Sou fundamentalmente poeta, na literatura e na vida. Tenho hoje uma biblioteca de 10 mil livros, reunidos ao longo de mais de 40 anos de verdadeira militância na poesia, particularmente, atualmente vítima de alguns facínoras que têm amplo amparo num jornalismo cultural que não tem compromisso com nada. Por esse motivo, meus últimos seis livros de poemas – excluindo-se Babel (Escrituras Editora, 2007) – foram publicados em Portugal. Transformei-me num poeta português. Fui a Portugal buscar minha alma e minha poesia aqui perdida. Digo sem receio de erro: As aves que aqui gorjeiam não gorjeiam como lá.
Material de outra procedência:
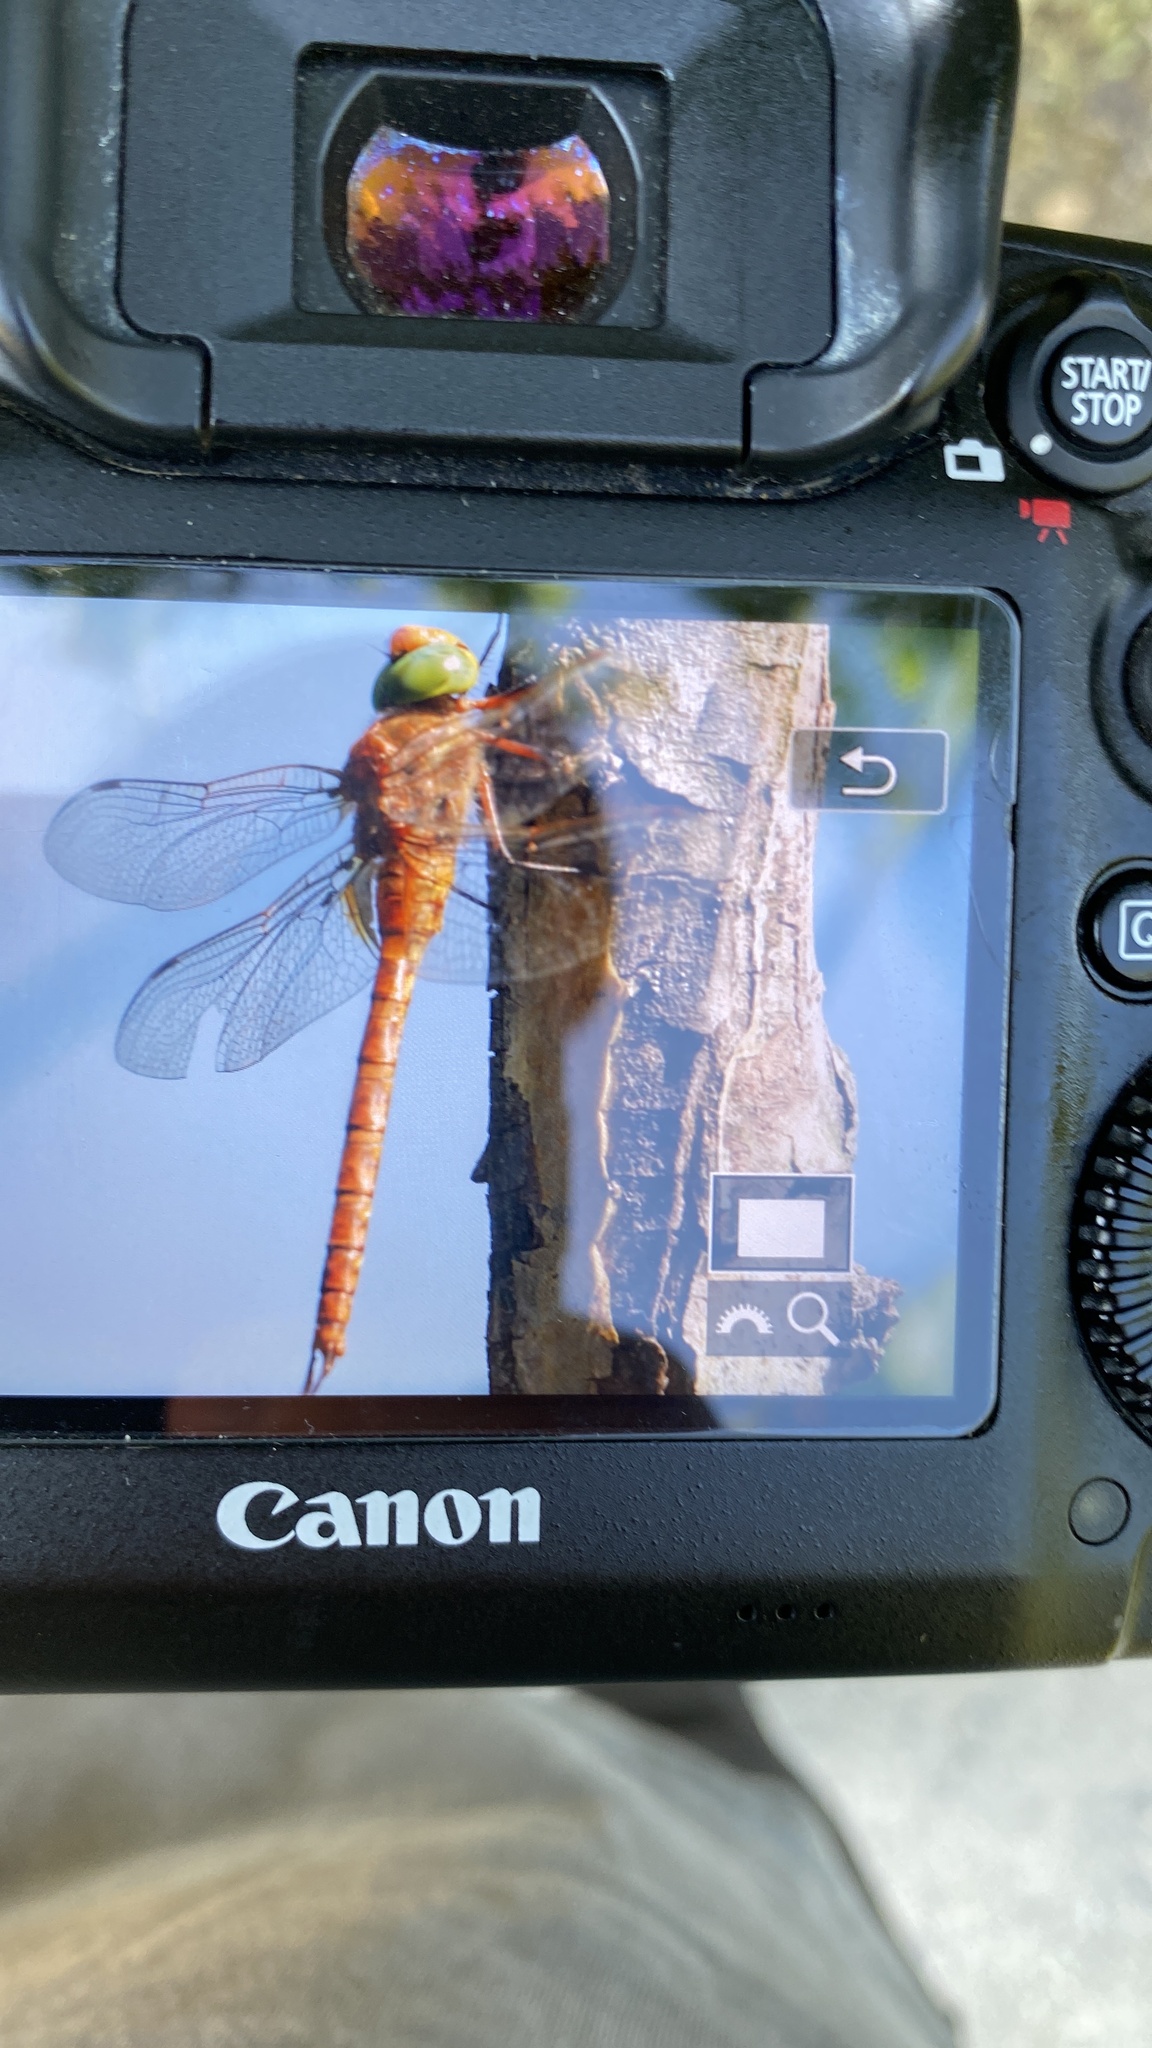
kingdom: Animalia
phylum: Arthropoda
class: Insecta
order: Odonata
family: Aeshnidae
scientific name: Aeshnidae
Babel, 50 poemas inspirados na escultura Torre de Babel, de Valdir Rocha, ganhou o Prêmio da Academia Paulista de Letras de 2008, o que me significa um alento neste país árido de ideias e sentimentos. Sei que a poesia morreu na paisagem delinquente que se vê por aí. Mas é preciso buscá-la sempre, como Augusto dos Anjos, como Álvares de Azevedo, os poetas da minha infância.

Como o menino de 11 anos de idade que escreveu seu primeiro poema ao seu cão, com todas as rimas em “ar” e “ao”, as mais fáceis da língua portuguesa. O pequeno poema publicado no jornalzinho da Associação Amigos do Bairro do Brooklin. Depois era a vida a seguir e os livros sempre ao redor, os poemas traduzidos para vários idiomas, uma antologia em Salamanca, na Espanha, livros em Portugal, leituras de poemas em Coimbra e Lisboa. Sempre os livros a determinar a vida. Desde aquele encontrado num lixo, a figura de Augusto dos Anjos, meu poeta querido e todos os outros poetas brasileiros que me merecem respeito.

 O livro é esse objeto de sentir quando se tem junto, com quem se conversa, com quem se chora, com quem se fala. Esse livro que me acompanha sempre. Meu universo existencial. A respiração.